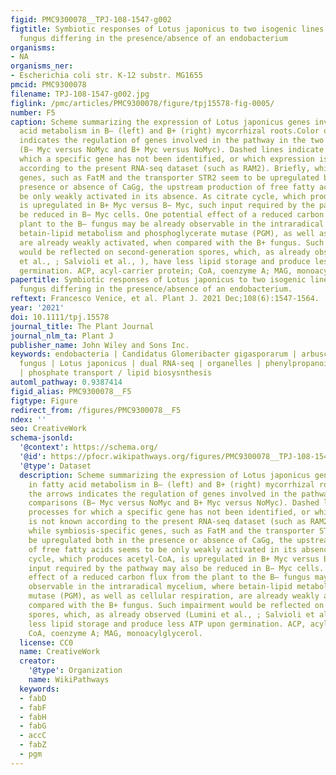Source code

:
 ```yaml
---
figid: PMC9300078__TPJ-108-1547-g002
figtitle: Symbiotic responses of Lotus japonicus to two isogenic lines of a mycorrhizal
  fungus differing in the presence/absence of an endobacterium
organisms:
- NA
organisms_ner:
- Escherichia coli str. K-12 substr. MG1655
pmcid: PMC9300078
filename: TPJ-108-1547-g002.jpg
figlink: /pmc/articles/PMC9300078/figure/tpj15578-fig-0005/
number: F5
caption: Scheme summarizing the expression of Lotus japonicus genes involved in fatty
  acid metabolism in B– (left) and B+ (right) mycorrhizal roots.Color of the arrows
  indicates the regulation of genes involved in the pathway in the two comparisons
  (B− Myc versus NoMyc and B+ Myc versus NoMyc). Dashed lines indicate processes for
  which a specific gene has not been identified, or which expression is not known
  according to the present RNA‐seq dataset (such as RAM2). Briefly, while symbiosis‐specific
  genes, such as FatM and the transporter STR2 seem to be upregulated both in the
  presence or absence of CaGg, the upstream production of free fatty acids seems to
  be only weakly activated in its absence. As citrate cycle, which produces acetyl‐CoA,
  is upregulated in B+ Myc versus B− Myc, such input required by the pathway may also
  be reduced in B− Myc cells. One potential effect of a reduced carbon flux from the
  plant to the B– fungus may be already observable in the intraradical mycelium, where
  betain‐lipid metabolism and phosphoglycerate mutase (PGM), as well as cellular respiration,
  are already weakly activated, when compared with the B+ fungus. Such impairment
  would be reflected on second‐generation spores, which, as already observed (Lumini
  et al., ; Salvioli et al., ), have less lipid storage and produce less ATP upon
  germination. ACP, acyl‐carrier protein; CoA, coenzyme A; MAG, monoacylglycerol.
papertitle: Symbiotic responses of Lotus japonicus to two isogenic lines of a mycorrhizal
  fungus differing in the presence/absence of an endobacterium.
reftext: Francesco Venice, et al. Plant J. 2021 Dec;108(6):1547-1564.
year: '2021'
doi: 10.1111/tpj.15578
journal_title: The Plant Journal
journal_nlm_ta: Plant J
publisher_name: John Wiley and Sons Inc.
keywords: endobacteria | Candidatus Glomeribacter gigasporarum | arbuscular mycorrhizal
  fungus | Lotus japonicus | dual RNA‐seq | organelles | phenylpropanoid metabolism
  | phosphate transport / lipid biosysnthesis
automl_pathway: 0.9387414
figid_alias: PMC9300078__F5
figtype: Figure
redirect_from: /figures/PMC9300078__F5
ndex: ''
seo: CreativeWork
schema-jsonld:
  '@context': https://schema.org/
  '@id': https://pfocr.wikipathways.org/figures/PMC9300078__TPJ-108-1547-g002.html
  '@type': Dataset
  description: Scheme summarizing the expression of Lotus japonicus genes involved
    in fatty acid metabolism in B– (left) and B+ (right) mycorrhizal roots.Color of
    the arrows indicates the regulation of genes involved in the pathway in the two
    comparisons (B− Myc versus NoMyc and B+ Myc versus NoMyc). Dashed lines indicate
    processes for which a specific gene has not been identified, or which expression
    is not known according to the present RNA‐seq dataset (such as RAM2). Briefly,
    while symbiosis‐specific genes, such as FatM and the transporter STR2 seem to
    be upregulated both in the presence or absence of CaGg, the upstream production
    of free fatty acids seems to be only weakly activated in its absence. As citrate
    cycle, which produces acetyl‐CoA, is upregulated in B+ Myc versus B− Myc, such
    input required by the pathway may also be reduced in B− Myc cells. One potential
    effect of a reduced carbon flux from the plant to the B– fungus may be already
    observable in the intraradical mycelium, where betain‐lipid metabolism and phosphoglycerate
    mutase (PGM), as well as cellular respiration, are already weakly activated, when
    compared with the B+ fungus. Such impairment would be reflected on second‐generation
    spores, which, as already observed (Lumini et al., ; Salvioli et al., ), have
    less lipid storage and produce less ATP upon germination. ACP, acyl‐carrier protein;
    CoA, coenzyme A; MAG, monoacylglycerol.
  license: CC0
  name: CreativeWork
  creator:
    '@type': Organization
    name: WikiPathways
  keywords:
  - fabD
  - fabF
  - fabH
  - fabG
  - accC
  - fabZ
  - pgm
---
```

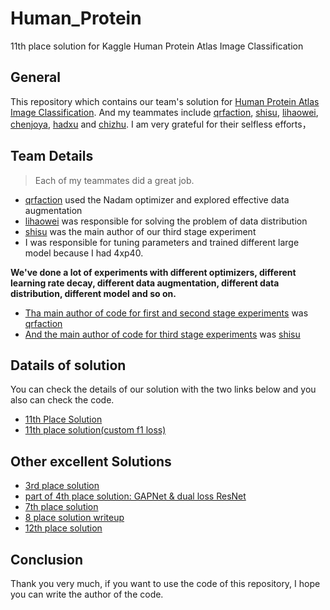 # Human_Protein
11th place solution for Kaggle Human Protein Atlas Image Classification

## General
This repository which contains our team's solution for [Human Protein Atlas Image Classification](https://www.kaggle.com/c/human-protein-atlas-image-classification). And my teammates include [qrfaction](https://www.kaggle.com/action), [shisu](https://www.kaggle.com/shisususu), [lihaowei](https://www.kaggle.com/lihaoweicvch), [chenjoya](https://www.kaggle.com/chenjoya), [hadxu](https://www.kaggle.com/hadxu123) and [chizhu](https://www.kaggle.com/chizhu2018). I am very grateful for their selfless efforts，

## Team Details
> Each of my teammates did a great job.

- [qrfaction](https://github.com/qrfaction) used the Nadam optimizer and explored effective data augmentation
- [lihaowei](https://www.kaggle.com/lihaoweicvch) was responsible for solving the problem of data distribution
- [shisu](https://www.kaggle.com/shisususu) was the main author of our third stage experiment
- I was responsible for tuning parameters and trained different large model because I had 4xp40. <br>

**We've done a lot of experiments with different optimizers, different learning rate decay, different data augmentation, different data distribution, different model and so on.** <br>
- [Tha main author of code for first and second stage experiments](https://github.com/Gary-Deeplearning/Human_Protein/tree/master/stage1%262) was [qrfaction](https://github.com/qrfaction)<br>
- [And the main author of code for third stage experiments](https://github.com/Gary-Deeplearning/Human_Protein/tree/master/shisu_code) was [shisu](https://www.kaggle.com/shisususu) 

## Datails of solution
You can check the details of our solution with the two links below and you also can check the code.<br>
- [11th Place Solution](https://www.kaggle.com/c/human-protein-atlas-image-classification/discussion/77282)<br>
- [11th place solution(custom f1 loss)
](https://www.kaggle.com/c/human-protein-atlas-image-classification/discussion/77289)<br>

## Other excellent Solutions
- [3rd place solution](https://www.kaggle.com/c/human-protein-atlas-image-classification/discussion/77320)<br>
- [part of 4th place solution: GAPNet & dual loss ResNet
](https://www.kaggle.com/c/human-protein-atlas-image-classification/discussion/77300)<br>
- [7th place solution
](https://www.kaggle.com/c/human-protein-atlas-image-classification/discussion/77269)<br>
- [8 place solution writeup
](https://www.kaggle.com/c/human-protein-atlas-image-classification/discussion/77251)<br>
- [12th place solution
](https://www.kaggle.com/c/human-protein-atlas-image-classification/discussion/77325)<br>

## Conclusion
Thank you very much, if you want to use the code of this repository, I hope you can write the author of the code.


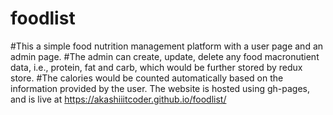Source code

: # foodlist
#This a simple food nutrition management platform with a user page and an admin page.
#The admin can create, update, delete any food macronutient data, i.e., protein, fat and carb, which would be further stored by redux store.
#The calories would be counted automatically based on the information provided by the user.
The website is hosted using gh-pages, and is live at https://akashiiitcoder.github.io/foodlist/
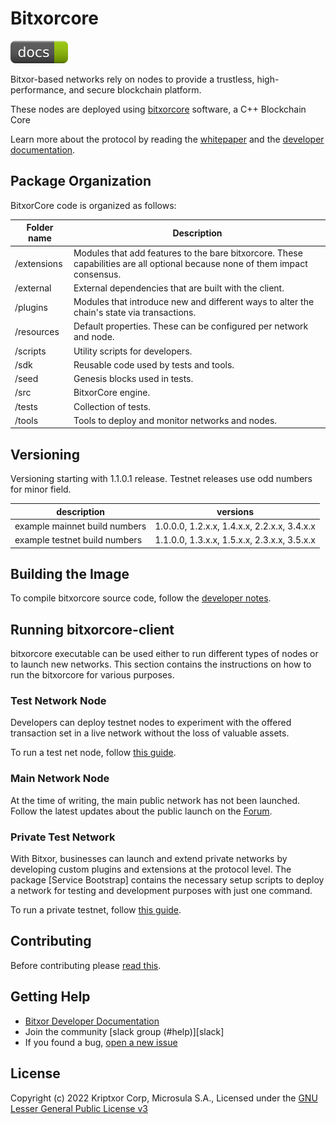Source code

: # Bitxorcore

[![docs](badges/docs--green.svg)](https://docs.bitxor.org)

Bitxor-based networks rely on nodes to provide a trustless, high-performance, and secure blockchain platform.

These nodes are deployed using [bitxorcore] software, a C++ Blockchain Core

Learn more about the protocol by reading the [whitepaper](https://docs.bitxor.org/whitepaper-en.pdf) and the [developer documentation](https://docs.bitxor.org).

## Package Organization

BitxorCore code is organized as follows:

| Folder name | Description |
| -------------|--------------|
| /extensions | Modules that add features to the bare bitxorcore. These capabilities are all optional because none of them impact consensus. |
| /external | External dependencies that are built with the client. |
| /plugins | Modules that introduce new and different ways to alter the chain's state via transactions. |
| /resources | Default properties. These can be configured per network and node. |
| /scripts | Utility scripts for developers. |
| /sdk | Reusable code used by tests and tools. |
| /seed | Genesis blocks used in tests. |
| /src | BitxorCore engine. |
| /tests | Collection of tests. |
| /tools | Tools to deploy and monitor networks and nodes. |

## Versioning

Versioning starting with 1.1.0.1 release. Testnet releases use odd numbers for minor field.

| description | versions |
|-------------|----------|
| example mainnet build numbers | 1.0.0.0, 1.2.x.x, 1.4.x.x, 2.2.x.x, 3.4.x.x |
| example testnet build numbers | 1.1.0.0, 1.3.x.x, 1.5.x.x, 2.3.x.x, 3.5.x.x |

## Building the Image

To compile bitxorcore source code, follow the [developer notes](docs/README.md).

## Running bitxorcore-client

bitxorcore executable can be used either to run different types of nodes or to launch new networks. This section contains the instructions on how to run the bitxorcore for various purposes.

### Test Network Node

Developers can deploy testnet nodes to experiment with the offered transaction set in a live network without the loss of valuable assets.

To run a test net node, follow [this guide](https://docs.bitxor.org/guides/network/running-a-testnet-node.html).

### Main Network Node

At the time of writing, the main public network has not been launched. Follow the latest updates about the public launch on the [Forum](https://forum.bitxor.org).

### Private Test Network

With Bitxor, businesses can launch and extend private networks by developing custom plugins and extensions at the protocol level. The package [Service Bootstrap] contains the necessary setup scripts to deploy a network for testing and development purposes with just one command.

To run a private testnet, follow [this guide](https://docs.bitxor.org/guides/network/creating-a-private-testnet.html).

## Contributing

Before contributing please [read this](CONTRIBUTING.md).

## Getting Help

- [Bitxor Developer Documentation](https://docs.bitxor.org)
- Join the community [slack group (#help)][slack]
- If you found a bug, [open a new issue][issues]

## License

Copyright (c) 2022 Kriptxor Corp, Microsula S.A., Licensed under the [GNU Lesser General Public License v3](LICENSE.txt)

[developer documentation]: https://docs.bitxor.org
[Forum]: https://forum.bitxor.org
[issues]: https://github.com/bitxorcorp/bitxorcore/issues
[bitxorcore]: https://github.com/bitxorcorp/bitxorcore
[bitxor-apirest]: https://github.com/bitxor/bitxor-apirest
[bitxor-bootstrap]: https://github.com/bitxor/bitxor-bootstrap
[bitxor]: https://www.bitxor.org
[whitepaper]: https://docs.bitxor.org/whitepaper-en.pdf
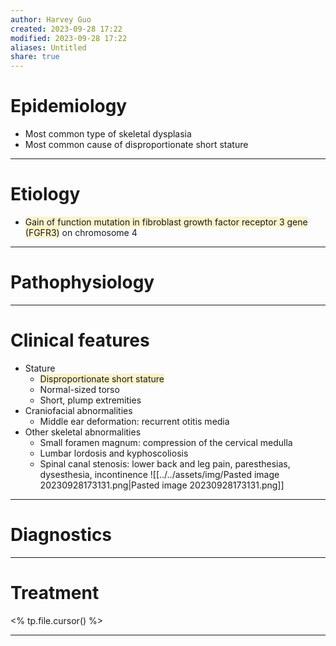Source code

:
 ```yaml
---
author: Harvey Guo
created: 2023-09-28 17:22
modified: 2023-09-28 17:22
aliases: Untitled
share: true
---
```


# Epidemiology
- Most common type of skeletal dysplasia
- Most common cause of disproportionate short stature

---
# Etiology
- <span style="background:rgba(240, 200, 0, 0.2)">Gain of function mutation in fibroblast growth factor receptor 3 gene (FGFR3)</span> on chromosome 4

---
# Pathophysiology


---
# Clinical features
- Stature 
	- <span style="background:rgba(240, 200, 0, 0.2)">Disproportionate short stature </span>
	- Normal-sized torso
	- Short, plump extremities
- Craniofacial abnormalities
	- Middle ear deformation: recurrent otitis media
- Other skeletal abnormalities
	- Small foramen magnum: compression of the cervical medulla
	- Lumbar lordosis and kyphoscoliosis 
	- Spinal canal stenosis: lower back and leg pain, paresthesias, dysesthesia, incontinence
![[../../assets/img/Pasted image 20230928173131.png|Pasted image 20230928173131.png]]

---
# Diagnostics


---
# Treatment
<% tp.file.cursor() %>

---
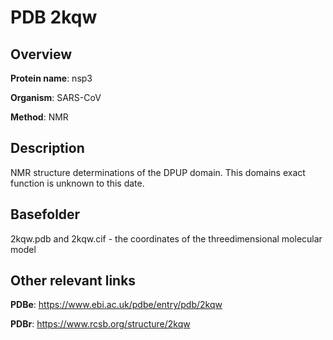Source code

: # PDB 2kqw

## Overview

**Protein name**: nsp3

**Organism**: SARS-CoV

**Method**: NMR

## Description

NMR structure determinations of the DPUP domain. This domains exact function is unknown to this date.

## Basefolder

2kqw.pdb and 2kqw.cif - the coordinates of the threedimensional molecular model



## Other relevant links 
**PDBe**:  https://www.ebi.ac.uk/pdbe/entry/pdb/2kqw
 
**PDBr**: https://www.rcsb.org/structure/2kqw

+++++

[Task directions] Tell how many lines of the material above contain the word "isogenic", giving only the number.

[Result of the task] 2